§ TASK GOAL
Your response should reproduce every line of the entries that contains the word "linkedin".

(Items listed in a dataset)
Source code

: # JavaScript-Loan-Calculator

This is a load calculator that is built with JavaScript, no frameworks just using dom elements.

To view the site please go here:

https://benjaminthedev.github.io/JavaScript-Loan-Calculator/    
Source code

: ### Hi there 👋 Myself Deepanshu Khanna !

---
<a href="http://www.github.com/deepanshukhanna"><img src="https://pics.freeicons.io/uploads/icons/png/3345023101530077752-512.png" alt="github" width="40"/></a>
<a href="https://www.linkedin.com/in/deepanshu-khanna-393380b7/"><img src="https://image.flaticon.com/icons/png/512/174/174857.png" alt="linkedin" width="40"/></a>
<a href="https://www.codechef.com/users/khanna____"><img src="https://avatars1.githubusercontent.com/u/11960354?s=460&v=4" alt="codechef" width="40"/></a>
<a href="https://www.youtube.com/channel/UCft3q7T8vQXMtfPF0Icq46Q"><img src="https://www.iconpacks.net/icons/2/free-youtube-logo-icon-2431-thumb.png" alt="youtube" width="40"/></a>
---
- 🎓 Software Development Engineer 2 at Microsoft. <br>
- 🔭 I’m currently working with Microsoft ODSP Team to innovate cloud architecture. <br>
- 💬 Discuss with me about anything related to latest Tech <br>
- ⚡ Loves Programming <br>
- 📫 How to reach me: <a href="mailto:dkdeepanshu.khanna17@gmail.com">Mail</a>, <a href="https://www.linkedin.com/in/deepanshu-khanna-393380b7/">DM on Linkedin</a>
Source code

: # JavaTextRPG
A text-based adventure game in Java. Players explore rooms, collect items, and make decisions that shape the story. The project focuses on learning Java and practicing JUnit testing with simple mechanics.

§ EXERCISE OUTPUT
<a href="https://www.linkedin.com/in/deepanshu-khanna-393380b7/"><img src="https://image.flaticon.com/icons/png/512/174/174857.png" alt="linkedin" width="40"/></a>
- 📫 How to reach me: <a href="mailto:dkdeepanshu.khanna17@gmail.com">Mail</a>, <a href="https://www.linkedin.com/in/deepanshu-khanna-393380b7/">DM on Linkedin</a>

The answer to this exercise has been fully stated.